Within weeks, patterns began to emerge. Delays clustered on Mondays. Rework spiked after a partner changed a form. Volunteer onboarding slowed dramatically whenever one staff member was out. None of this showed up in the headline numbers. Funding was still strong. Participation was still high. But the system was quietly revealing where it was brittle.

Instead of setting new targets, the team improved the system. They cross‑trained a role that had become a bottleneck. They standardized intake so rework didn’t depend on who answered the phone. They simplified onboarding so volunteers weren’t stranded when one person was unavailable. The changes were unremarkable on the surface, but their effect was profound. The work became more predictable. Learning accelerated. Capacity grew. The organization became less dependent on heroics and more resilient by design.

Why Deming matters most in good times

Deming once said that a healthy organization is in the best position to improve, and has the greatest obligation to do so.
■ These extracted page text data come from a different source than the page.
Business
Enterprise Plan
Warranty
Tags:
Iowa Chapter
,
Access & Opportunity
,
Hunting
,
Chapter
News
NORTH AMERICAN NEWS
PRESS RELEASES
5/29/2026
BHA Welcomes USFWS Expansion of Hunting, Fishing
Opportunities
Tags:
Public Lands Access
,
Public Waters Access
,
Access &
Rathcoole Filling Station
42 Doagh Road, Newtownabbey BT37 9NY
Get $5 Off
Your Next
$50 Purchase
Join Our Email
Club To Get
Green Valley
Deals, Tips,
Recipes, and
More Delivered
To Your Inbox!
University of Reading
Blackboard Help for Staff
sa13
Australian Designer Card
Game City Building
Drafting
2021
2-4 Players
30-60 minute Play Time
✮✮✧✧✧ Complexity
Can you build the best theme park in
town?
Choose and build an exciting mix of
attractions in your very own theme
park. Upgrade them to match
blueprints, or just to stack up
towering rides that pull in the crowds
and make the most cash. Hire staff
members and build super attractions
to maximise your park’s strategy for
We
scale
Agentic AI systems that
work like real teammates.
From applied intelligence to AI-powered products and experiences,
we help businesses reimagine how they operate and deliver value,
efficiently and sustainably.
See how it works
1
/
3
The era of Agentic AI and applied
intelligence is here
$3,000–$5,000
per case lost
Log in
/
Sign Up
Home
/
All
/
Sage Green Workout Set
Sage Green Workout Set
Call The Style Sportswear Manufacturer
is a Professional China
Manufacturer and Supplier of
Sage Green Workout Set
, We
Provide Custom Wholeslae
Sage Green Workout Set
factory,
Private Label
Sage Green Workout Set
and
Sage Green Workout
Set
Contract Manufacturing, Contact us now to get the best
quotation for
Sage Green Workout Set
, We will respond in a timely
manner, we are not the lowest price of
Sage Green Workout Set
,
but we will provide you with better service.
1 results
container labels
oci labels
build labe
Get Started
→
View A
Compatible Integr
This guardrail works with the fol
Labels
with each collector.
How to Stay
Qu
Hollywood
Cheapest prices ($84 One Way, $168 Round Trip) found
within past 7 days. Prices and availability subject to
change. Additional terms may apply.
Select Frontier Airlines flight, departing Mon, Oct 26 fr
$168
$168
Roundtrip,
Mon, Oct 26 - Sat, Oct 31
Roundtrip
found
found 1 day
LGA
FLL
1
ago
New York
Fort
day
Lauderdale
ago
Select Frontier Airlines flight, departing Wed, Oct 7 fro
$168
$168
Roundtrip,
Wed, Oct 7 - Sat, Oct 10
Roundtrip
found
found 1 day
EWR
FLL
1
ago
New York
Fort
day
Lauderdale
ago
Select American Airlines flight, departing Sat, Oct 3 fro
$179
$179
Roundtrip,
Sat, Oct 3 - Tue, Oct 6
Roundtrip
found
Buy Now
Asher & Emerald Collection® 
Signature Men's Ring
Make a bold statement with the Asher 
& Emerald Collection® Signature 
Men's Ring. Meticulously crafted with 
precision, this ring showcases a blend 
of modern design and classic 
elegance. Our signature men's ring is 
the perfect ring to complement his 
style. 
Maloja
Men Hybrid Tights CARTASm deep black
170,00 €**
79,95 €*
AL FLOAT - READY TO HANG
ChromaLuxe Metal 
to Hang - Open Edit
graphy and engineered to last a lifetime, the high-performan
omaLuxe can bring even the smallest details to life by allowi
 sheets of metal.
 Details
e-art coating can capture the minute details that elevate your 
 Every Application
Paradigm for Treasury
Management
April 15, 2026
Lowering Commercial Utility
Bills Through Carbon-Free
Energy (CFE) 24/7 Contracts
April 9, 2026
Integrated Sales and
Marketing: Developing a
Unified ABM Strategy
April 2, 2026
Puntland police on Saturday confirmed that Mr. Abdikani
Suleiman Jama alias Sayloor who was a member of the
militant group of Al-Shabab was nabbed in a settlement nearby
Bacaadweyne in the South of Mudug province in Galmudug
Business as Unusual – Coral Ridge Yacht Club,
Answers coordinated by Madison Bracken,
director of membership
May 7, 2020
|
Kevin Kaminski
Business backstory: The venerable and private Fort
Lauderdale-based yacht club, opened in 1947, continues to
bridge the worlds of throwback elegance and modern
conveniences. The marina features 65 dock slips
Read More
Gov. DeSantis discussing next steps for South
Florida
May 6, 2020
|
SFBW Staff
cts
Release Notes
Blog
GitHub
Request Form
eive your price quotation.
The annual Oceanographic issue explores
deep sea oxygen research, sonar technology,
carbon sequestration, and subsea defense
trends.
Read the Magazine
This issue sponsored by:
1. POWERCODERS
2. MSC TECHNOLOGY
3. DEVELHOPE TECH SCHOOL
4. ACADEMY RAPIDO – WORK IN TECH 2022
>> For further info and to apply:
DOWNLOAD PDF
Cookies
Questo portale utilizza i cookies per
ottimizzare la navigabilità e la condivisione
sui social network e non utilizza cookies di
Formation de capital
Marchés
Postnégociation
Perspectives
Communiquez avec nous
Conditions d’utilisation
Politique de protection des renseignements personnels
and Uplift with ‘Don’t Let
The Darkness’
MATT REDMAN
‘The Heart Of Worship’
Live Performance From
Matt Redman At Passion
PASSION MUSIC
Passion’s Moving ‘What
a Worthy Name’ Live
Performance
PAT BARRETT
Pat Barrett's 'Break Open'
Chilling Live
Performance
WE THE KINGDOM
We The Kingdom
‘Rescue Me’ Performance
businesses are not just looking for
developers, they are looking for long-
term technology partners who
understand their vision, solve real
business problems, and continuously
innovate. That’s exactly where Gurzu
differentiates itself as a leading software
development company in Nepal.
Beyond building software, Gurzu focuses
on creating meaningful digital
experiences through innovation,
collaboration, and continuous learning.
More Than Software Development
The nonprofit’s experience made that idea tangible: improvement was not driven by fear or crisis, but by foresight. This is why Deming matters most when things are going well. Good times provide the margin to learn, to see the system clearly, and to strengthen it before conditions change.

In any industry, organizations compete not just for customers or funding, but for resilience. They compete against complacency, against the belief that what worked this year will work next year, and against the slow drift of brittleness that success can conceal.

Actionable takeaways

If you want to use good times wisely, start small and keep it practical. Here are five moves that translate Deming’s insight into day-to-day leadership.

  1. Pick one or two capability measures. Choose measures that reveal how strong the system is (flow, rework, onboarding, lead time), not just outcomes.

  2. Review enough data to see patterns. Look at performance over time so you can distinguish a normal week-to-week wobble from a meaningful change.

  3. Ask the “tightened conditions” question regularly. What would you wish you had strengthened if funding dipped, demand spiked, or staffing changed?

  4. Improve the system, not the slogans. Crosstrain bottlenecks, standardize handoffs, and simplify steps where the process is brittle.

  5. Treat improvement as stewardship. Use favorable conditions not to relax, but to strengthen the system that carries the aim forward.

Taken together, these steps turn momentum into resilience—so you’re not relying on good conditions to keep getting good results.

A closing thought

Good times are a gift. They are also a test.

They test whether leaders can resist the comfort of applause and invest instead in capability. They test whether organizations can strengthen their systems when they do not have to, so they can endure when they must.

Deming’s message is not to be afraid. It is to be wise.

If things are going well today, you have something precious: room to learn.

Use it.

It is easy to date an earthquake, but not a decline.